There is no point in discussing readouts like "Nvidia vs AMD". It's obvious and known that Radeons generally runs a highter temp. level.
Important here is to mention -or to repeat - as it has been pointed out previously from many others here: Temperature is relative and therefore it has to be evaluated accordingly. Means: As far as I know the VIIs are layed out to run on ~125°C (don't ask now which part of the card - answer: probably the ones mentioned above as they r the ones generating most).
So again, temperatures should be compared on Devices with same or derivative architectures. I mean, of course one can compare (almost) anything - but rather more as a basis of discussion and opnion. Like e.x.: the tires and wheels of a sports car get much hotter then a family sedan. Are high temperatures bad for the wheels ? - yes and no. But for a sports car it's needed no question (breaks, tyre grip...). So again it's relative/"a matter of perspective".
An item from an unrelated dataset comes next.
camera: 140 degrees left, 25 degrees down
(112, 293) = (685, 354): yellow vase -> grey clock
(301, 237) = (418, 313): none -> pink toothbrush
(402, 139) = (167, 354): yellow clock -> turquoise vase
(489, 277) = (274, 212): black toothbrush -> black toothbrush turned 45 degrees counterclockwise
The last point goes with that above. The discussion about the Sensors/readout-points. I want to point out I'm not having any qualified knowledge or education about this subject per se. But it's actually simple logic - the nearer you get with the sensors to where energy transfers to heat, the higher read out you will get. So simple enough right ? - as mentioned above if other cards have architectures and within those, Sensors that are related/derivative/similar, one could compare. But how can anybody compare readouts of different sensors at different "places". in short: The higher the "delta" btw. the "near-core" temperatures in respect to the package temperature - the better. With AMDs sensors/sensorplacement and their readouts. users possess more detailed info of heat generation and travel.
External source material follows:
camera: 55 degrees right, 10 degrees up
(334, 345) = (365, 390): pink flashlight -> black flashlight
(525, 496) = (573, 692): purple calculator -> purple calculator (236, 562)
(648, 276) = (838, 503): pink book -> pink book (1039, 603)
So from that what I've read from the posts before and according what I've put together above - the VII (at least) have more accurate readouts.
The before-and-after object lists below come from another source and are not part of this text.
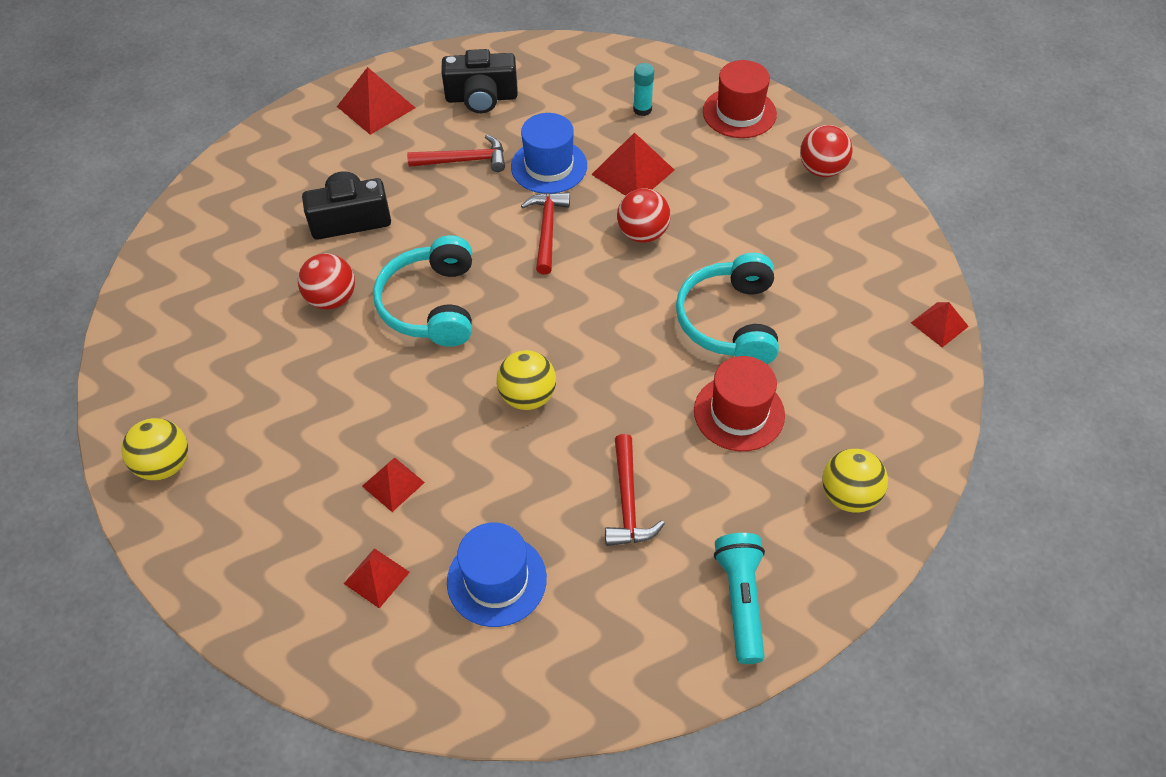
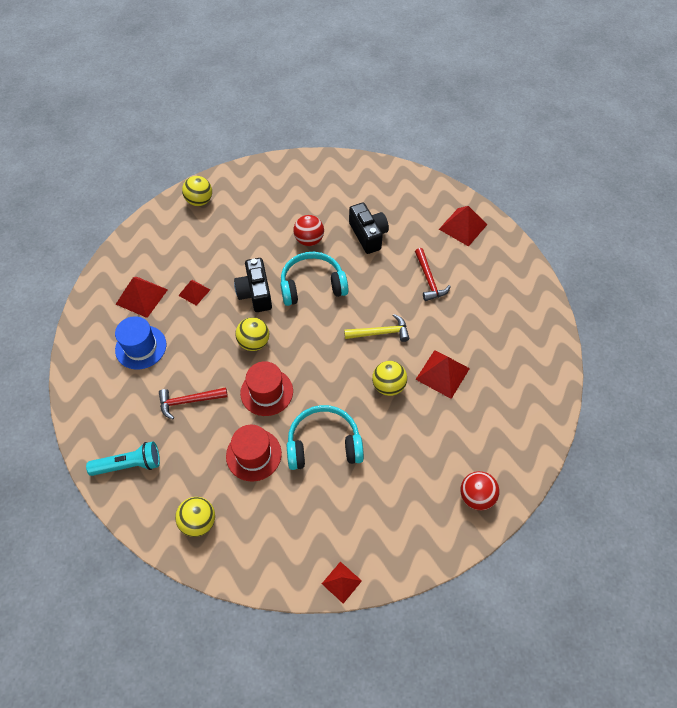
camera: 80 degrees right, 5 degrees up
(376, 577) = (141, 297): red pyramid -> red pyramid, size x1.63
(481, 98) = (487, 278): black camera -> black camera (255, 293)
(547, 230) = (380, 332): red hammer -> yellow hammer
(549, 166) = (435, 325): blue hat -> none
(642, 109) = (505, 372): turquoise glue stick -> none
(642, 234) = (388, 386): red ball -> yellow ball
(739, 113) = (520, 435): red hat -> red hat (266, 392)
And finally, our concern is the Package Temp - the rest, one should check every now and then to have a healthy card.
And finally about buying a GPU and wanting to keep it ... 3-4 even 7 years some had written.
BS - if we talk here about high-end cards, it's very simple for 90% of us the life span is 1-2 years for 5% 0.5-1year and 5% max 3 year. Any GPU you buy now (except for the Titans&Co. - maybe) is in 3 years good enough for your 8-9 year old brother to play minecraft .... that's fact - the ones complaining/worrying and making romantic comments like wanting to keep them 7 years and .... so on. My answer is - then keep them. have fun. And make your self busy in complaining and being toxic about the cards that the became slower then when you had purchased them. ( headshake* - people who write crap like that and sadly think like that they need and always will need to something to complain about, fight about - it's not an issue of knowledge or even opinion. It's and issue of character....
Finally I bought last year 1.Q a Strix 1080Ti (before 2x Saphire RX 550+ nitro+ SE in Crossfire) - 2 days later went then to buy the VII - why ? I got the LG 43" monitor centered and 2 AOC monitors left&right in portrait orientation. And I realized .... the Multimonitor Software of AMD is better then Nvidias ... cuz it doesn't support it - so because of AMDs "Radeon Adrenalin" app it was a simple decision - and until today I've not regreted it nor had any issues with it 'til today.
People seem to have a really hard time understanding that the closer to the transistors you put a temperature sensor, the hotter it's going to be. If you could measure the temperature inside a transistor gate, I'm sure it would be even higher. This is why temperature limits for the junction is different than the limits for the edge.
If temperatures are within spec and it maintains them, who cares? It literally means that this is the range that AMD certifies their hardware good at. I'd be more concerned if it was regularly exceeding the spec.